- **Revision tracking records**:
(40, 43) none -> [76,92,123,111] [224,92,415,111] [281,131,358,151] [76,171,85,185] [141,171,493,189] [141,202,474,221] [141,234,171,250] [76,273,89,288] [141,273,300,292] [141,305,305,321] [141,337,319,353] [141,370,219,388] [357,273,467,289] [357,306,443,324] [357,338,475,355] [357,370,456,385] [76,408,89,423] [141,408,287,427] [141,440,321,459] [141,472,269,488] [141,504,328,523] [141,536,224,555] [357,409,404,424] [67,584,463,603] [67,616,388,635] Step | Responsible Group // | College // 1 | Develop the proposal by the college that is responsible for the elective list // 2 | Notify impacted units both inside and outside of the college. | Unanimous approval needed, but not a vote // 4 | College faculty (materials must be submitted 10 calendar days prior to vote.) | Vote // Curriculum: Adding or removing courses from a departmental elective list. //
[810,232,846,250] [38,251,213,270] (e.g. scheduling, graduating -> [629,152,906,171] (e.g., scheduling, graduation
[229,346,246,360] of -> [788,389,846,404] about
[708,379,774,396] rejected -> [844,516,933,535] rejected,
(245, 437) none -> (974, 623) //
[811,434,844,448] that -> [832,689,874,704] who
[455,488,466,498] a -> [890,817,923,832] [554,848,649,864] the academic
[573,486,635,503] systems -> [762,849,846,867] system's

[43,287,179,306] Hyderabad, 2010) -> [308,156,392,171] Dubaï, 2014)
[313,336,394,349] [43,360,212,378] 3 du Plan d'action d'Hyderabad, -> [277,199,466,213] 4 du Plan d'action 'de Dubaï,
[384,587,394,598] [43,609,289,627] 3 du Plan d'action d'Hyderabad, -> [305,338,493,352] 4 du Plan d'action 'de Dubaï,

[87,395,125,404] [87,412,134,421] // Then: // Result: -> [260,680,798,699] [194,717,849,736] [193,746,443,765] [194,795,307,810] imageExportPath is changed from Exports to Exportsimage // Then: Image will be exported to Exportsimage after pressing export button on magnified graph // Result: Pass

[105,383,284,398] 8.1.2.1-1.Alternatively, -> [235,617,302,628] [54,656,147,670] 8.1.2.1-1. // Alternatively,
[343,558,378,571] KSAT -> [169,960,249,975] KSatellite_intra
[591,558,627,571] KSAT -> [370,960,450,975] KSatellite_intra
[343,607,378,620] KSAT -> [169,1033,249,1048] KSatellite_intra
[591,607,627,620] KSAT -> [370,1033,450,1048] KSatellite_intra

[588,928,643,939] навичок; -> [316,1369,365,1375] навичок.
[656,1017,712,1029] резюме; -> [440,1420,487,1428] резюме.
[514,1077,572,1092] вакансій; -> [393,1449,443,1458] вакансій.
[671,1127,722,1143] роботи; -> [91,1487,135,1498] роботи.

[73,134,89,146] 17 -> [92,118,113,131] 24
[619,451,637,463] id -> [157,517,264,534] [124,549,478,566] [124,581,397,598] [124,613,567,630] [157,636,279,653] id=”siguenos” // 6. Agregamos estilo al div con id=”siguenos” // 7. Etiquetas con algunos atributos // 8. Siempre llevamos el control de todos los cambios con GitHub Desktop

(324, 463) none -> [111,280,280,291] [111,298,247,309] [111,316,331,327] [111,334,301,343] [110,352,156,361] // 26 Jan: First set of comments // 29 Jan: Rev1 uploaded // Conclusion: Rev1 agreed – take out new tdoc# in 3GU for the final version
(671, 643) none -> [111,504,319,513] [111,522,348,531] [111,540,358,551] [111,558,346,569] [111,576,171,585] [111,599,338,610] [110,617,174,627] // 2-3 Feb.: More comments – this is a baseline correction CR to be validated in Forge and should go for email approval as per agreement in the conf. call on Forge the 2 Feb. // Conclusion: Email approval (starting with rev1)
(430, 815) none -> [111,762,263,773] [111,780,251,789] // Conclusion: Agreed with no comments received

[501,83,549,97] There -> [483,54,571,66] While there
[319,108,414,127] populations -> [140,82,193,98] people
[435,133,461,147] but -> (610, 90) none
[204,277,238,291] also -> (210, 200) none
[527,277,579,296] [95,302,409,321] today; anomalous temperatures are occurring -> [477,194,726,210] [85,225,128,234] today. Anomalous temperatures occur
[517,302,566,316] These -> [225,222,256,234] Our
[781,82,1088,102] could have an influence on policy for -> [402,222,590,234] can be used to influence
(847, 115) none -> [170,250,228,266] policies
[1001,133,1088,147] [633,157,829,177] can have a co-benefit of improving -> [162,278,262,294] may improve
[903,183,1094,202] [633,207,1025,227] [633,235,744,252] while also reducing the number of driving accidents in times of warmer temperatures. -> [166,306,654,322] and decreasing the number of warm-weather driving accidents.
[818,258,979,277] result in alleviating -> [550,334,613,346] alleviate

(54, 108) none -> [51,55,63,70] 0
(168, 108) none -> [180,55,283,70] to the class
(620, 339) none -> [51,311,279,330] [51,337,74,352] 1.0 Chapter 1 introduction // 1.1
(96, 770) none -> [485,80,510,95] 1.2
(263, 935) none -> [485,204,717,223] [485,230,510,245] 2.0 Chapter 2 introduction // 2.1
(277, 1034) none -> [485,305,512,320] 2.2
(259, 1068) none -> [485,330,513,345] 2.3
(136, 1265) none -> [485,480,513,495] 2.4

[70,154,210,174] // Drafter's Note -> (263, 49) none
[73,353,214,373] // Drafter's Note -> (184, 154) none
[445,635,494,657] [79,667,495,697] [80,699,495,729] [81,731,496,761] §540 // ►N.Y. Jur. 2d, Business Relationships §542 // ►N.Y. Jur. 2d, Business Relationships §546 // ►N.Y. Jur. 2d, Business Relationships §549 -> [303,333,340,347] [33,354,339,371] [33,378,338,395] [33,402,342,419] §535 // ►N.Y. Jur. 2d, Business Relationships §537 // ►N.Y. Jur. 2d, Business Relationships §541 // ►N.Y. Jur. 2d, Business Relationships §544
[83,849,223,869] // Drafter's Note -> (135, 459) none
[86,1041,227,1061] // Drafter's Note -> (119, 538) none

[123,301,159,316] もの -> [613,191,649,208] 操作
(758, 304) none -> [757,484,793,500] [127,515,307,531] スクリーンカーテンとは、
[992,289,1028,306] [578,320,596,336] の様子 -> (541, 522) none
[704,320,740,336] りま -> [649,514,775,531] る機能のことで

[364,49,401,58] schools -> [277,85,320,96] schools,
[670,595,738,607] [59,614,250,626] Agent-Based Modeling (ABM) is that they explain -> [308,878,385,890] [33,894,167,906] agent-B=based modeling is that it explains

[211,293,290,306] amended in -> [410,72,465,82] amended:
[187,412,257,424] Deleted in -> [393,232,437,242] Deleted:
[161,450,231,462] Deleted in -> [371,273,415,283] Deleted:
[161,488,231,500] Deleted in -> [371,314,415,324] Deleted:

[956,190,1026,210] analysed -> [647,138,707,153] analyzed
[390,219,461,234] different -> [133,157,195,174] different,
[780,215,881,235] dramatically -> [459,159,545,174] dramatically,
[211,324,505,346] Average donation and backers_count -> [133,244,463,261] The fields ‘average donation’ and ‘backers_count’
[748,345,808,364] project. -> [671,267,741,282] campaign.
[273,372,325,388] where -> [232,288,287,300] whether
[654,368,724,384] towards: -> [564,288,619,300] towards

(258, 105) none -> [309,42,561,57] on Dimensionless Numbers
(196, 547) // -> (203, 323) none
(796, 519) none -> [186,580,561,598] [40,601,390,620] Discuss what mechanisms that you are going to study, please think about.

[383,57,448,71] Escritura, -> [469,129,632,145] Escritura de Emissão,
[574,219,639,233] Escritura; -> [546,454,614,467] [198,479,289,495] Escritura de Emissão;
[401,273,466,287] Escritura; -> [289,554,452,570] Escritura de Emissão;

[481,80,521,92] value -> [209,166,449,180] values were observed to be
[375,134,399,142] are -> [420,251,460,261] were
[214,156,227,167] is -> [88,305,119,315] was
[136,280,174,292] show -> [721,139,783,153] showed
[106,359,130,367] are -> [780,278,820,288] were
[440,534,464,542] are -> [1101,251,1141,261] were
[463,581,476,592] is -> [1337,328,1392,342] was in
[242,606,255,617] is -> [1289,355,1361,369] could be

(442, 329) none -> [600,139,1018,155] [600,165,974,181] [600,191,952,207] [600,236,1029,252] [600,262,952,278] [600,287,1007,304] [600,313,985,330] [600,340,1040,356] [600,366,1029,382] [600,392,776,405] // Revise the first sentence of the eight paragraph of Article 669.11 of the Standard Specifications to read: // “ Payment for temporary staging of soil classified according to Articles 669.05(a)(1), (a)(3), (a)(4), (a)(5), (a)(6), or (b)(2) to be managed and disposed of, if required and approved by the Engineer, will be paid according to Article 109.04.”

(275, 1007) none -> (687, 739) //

- **WHAT TO PRODUCE**: Repeat the entries verbatim through the line with "[573,486,635,503] systems ->".

- **RESPONSE BELOW**:
(40, 43) none -> [76,92,123,111] [224,92,415,111] [281,131,358,151] [76,171,85,185] [141,171,493,189] [141,202,474,221] [141,234,171,250] [76,273,89,288] [141,273,300,292] [141,305,305,321] [141,337,319,353] [141,370,219,388] [357,273,467,289] [357,306,443,324] [357,338,475,355] [357,370,456,385] [76,408,89,423] [141,408,287,427] [141,440,321,459] [141,472,269,488] [141,504,328,523] [141,536,224,555] [357,409,404,424] [67,584,463,603] [67,616,388,635] Step | Responsible Group // | College // 1 | Develop the proposal by the college that is responsible for the elective list // 2 | Notify impacted units both inside and outside of the college. | Unanimous approval needed, but not a vote // 4 | College faculty (materials must be submitted 10 calendar days prior to vote.) | Vote // Curriculum: Adding or removing courses from a departmental elective list. //
[810,232,846,250] [38,251,213,270] (e.g. scheduling, graduating -> [629,152,906,171] (e.g., scheduling, graduation
[229,346,246,360] of -> [788,389,846,404] about
[708,379,774,396] rejected -> [844,516,933,535] rejected,
(245, 437) none -> (974, 623) //
[811,434,844,448] that -> [832,689,874,704] who
[455,488,466,498] a -> [890,817,923,832] [554,848,649,864] the academic
[573,486,635,503] systems -> [762,849,846,867] system's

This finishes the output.